▸ AUFGABENSTELLUNG 1
Welche Geldstrafe verhängte das Erstgericht laut der Gerichtsentscheidung mit dem Beschluss vom 13. September 2002 über die verpflichtete Partei?
▸ AUFGABENSTELLUNG 2
Führe die Gerichtsentscheidung bitte im Anschluss an ihren letzten Satz weiter.

▸ TEXTABSCHNITT
Spruch:
Dem außerordentlichen Revisionsrekurs wird nicht Folge gegeben.
Die verpflichtete Partei hat die Kosten ihres erfolglosen Rekurses selbst zu tragen.
Die Revisionsrekursbeantwortung der betreibenden Partei wird zurückgewiesen.
Text
Begründung
Aufgrund des vor dem Handelsgericht Wien am 7. Juni 2002 zu AZ 30 Cg 19/02z geschlossenen Vergleichs ist die verpflichtete Partei zur Unterlassung folgender Behauptungen in Aussendungen, Geschäftsunterlagen, Veröffentlichungen im Internet oder sonstigen Publikationen verpflichtet:
a) in Österreich würden sieben D***** Institute, davon drei in Wien, betrieben;
b) die verpflichtete Partei arbeite mit über 50 D***** Akademien in Europa zusammen und verfüge über internationale Kontakte als Mitglied des Europa Sprachen- und Managementverbands (ESV e.V.) und des internationalen SALT-Verbands (Society for accelerative learning and teaching);
c) in Salzburg, London und Krakau bestünden D***** Institute;
oder in sinngleicher Weise unrichtige Angaben über die Anzahl, den Standort und die Identität ihrer Franchisenehmer und Kooperationspartner zu machen.
Mit Beschluss vom 13. September 2002 ON 5 bewilligte des Erstgericht über Antrag der betreibenden Partei, die ein Zuwiderhandeln der verpflichteten Partei behauptete, die Exekution und verhängte über die verpflichtete Partei eine Geldstrafe von 5.000 EUR.
In ihren am 19. November 2002 und in weiterer Folge noch weiter eingebrachten Strafanträgen behauptet die betreibende Partei, die verpflichtete Partei trete in dem unter der Internetadresse www.etb.at veröffentlichten Telefonbuch der Telekom Austria als Generalbevollmächtigte des Europa Sekretärinnenverbands und des Europa Sprachen- und Managementverbands auf, wodurch sie zwar nicht wörtlich gegen die von ihr übernommene Verpflichtung, es zu unterlassen, sich als Mitglied dieses Verbands zu bezeichnen, verstoße, sehr wohl aber in sinngleicher Weise gegen das Verbot unrichtiger Angaben über ihre Kooperationspartner. Da ein Europasekretärinnenverband nicht existiere, verstoße die verpflichtete Partei ebenfalls gegen das Verbot, unrichtige Angaben über die Identität ihrer Kooperationspartner zu machen.

▸ BEREITGESTELLTES MATERIAL
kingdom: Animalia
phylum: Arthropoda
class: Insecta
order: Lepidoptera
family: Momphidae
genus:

▸ ERGEBNIS 1
Eine Geldstrafe von 5.000 EUR.

▸ ERGEBNIS 2
Das Erstgericht wies sämtliche Strafanträge mit der Begründung ab, der behauptete Verstoß, die dem Exekutionstitel widersprechende Eintragung im Telefonbuch nicht geändert zu haben, liege bereits vor dem ursprünglichen Exekutionsantrag, aufgrund dessen eine Geldstrafe über die verpflichtete Partei verhängt worden sei. Die betreibende Partei hätte aber alle Zuwiderhandlungen der verpflichteten Partei geltend machen müssen, zu denen es bis zu dem der Einbringung des Strafantrags vorangehenden Tag gekommen sei.
Das Rekursgericht verhängte über Rekurs der betreibenden Partei für jeden geltend gemachten Verstoß gegen die Unterlassungsverpflichtung eine Geldstrafe von je 5.000 EUR, insgesamt daher 20.000 EUR (vier Strafanträge der betreibenden Partei). Es sprach aus, dass der Wert des Entscheidungsgegenstands 20.000 EUR übersteige, und der ordentliche Revisionsrekurs nicht zulässig sei, weil das Rekursgericht der Rsp des Obersten Gerichtshofs gefolgt sei. Die betreibende Partei habe in ihren Strafanträgen das Zuwiderhandeln der verpflichteten Partei konkret und schlüssig behauptet. Das Verhalten der Telekom Austria sei der verpflichteten Partei gemäß § 18 UWG zuzurechnen, weil sie die Telekom Austria einerseits in die wettbewerbswidrige Handlung eingeschaltet habe und andererseits berechtigt sei, auf das Verhalten und die Verfügbarkeit dieser Eintragungen auf der in Rede stehenden Website Einfluss zu nehmen. Da die verpflichtete Partei die vorhandene Störungsquelle nicht beseitigt habe, wozu sie aber im Rahmen der sie treffenden Unterlassungspflicht verhalten sei, sei die betreibende Partei berechtigt, neuerliche Verstöße, die in der Nichtbeseitigung der vergleichswidrigen Telefonbucheintragungen liegen, in weiteren Strafanträgen nach Einbringung des Exekutionsantrags geltend zu machen. Der Zweck des Exekutionsverfahrens sei erst erfüllt, wenn die verpflichtete Partei die Entfernung der beanstandeten Eintragungen veranlasst habe.
Rechtliche Beurteilung
Der außerordentliche Revisionsrekurs der verpflichteten Partei ist zulässig, aber nicht berechtigt.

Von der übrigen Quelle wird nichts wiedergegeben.